━━━ MATERIAL PROVIDED

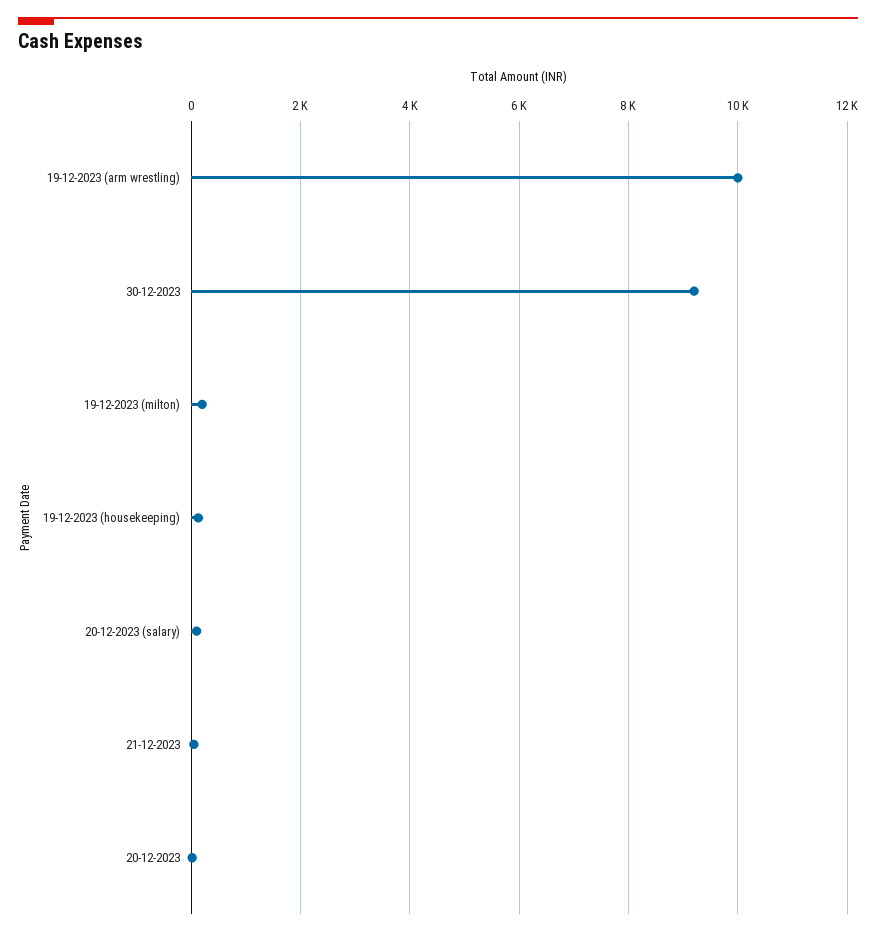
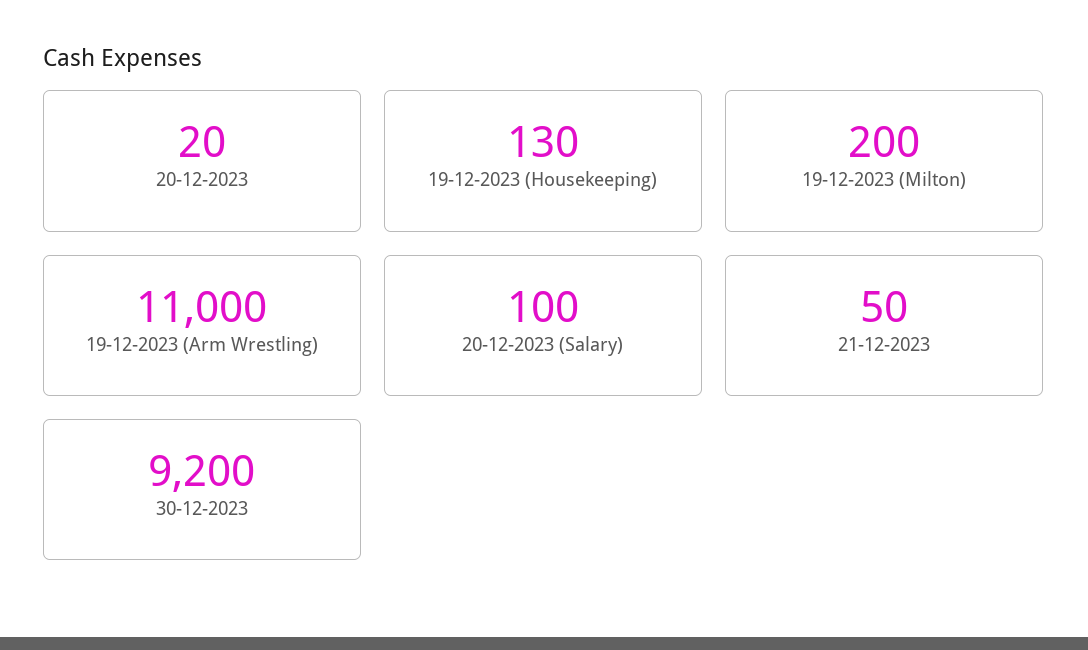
  {
-   "19-12-2023 (arm wrestling)": 10000,
+   "19-12-2023 (arm wrestling)": 11000,
    "30-12-2023": 9200,
    "19-12-2023 (milton)": 200,
    "19-12-2023 (housekeeping)": 130,
    "20-12-2023 (salary)": 100,
    "21-12-2023": 50,
    "20-12-2023": 20
  }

━━━━━━

Search the records for the word "wrestling". Copy each line where it appears.

ANSWER SPACE:
-   "19-12-2023 (arm wrestling)": 10000,
+   "19-12-2023 (arm wrestling)": 11000,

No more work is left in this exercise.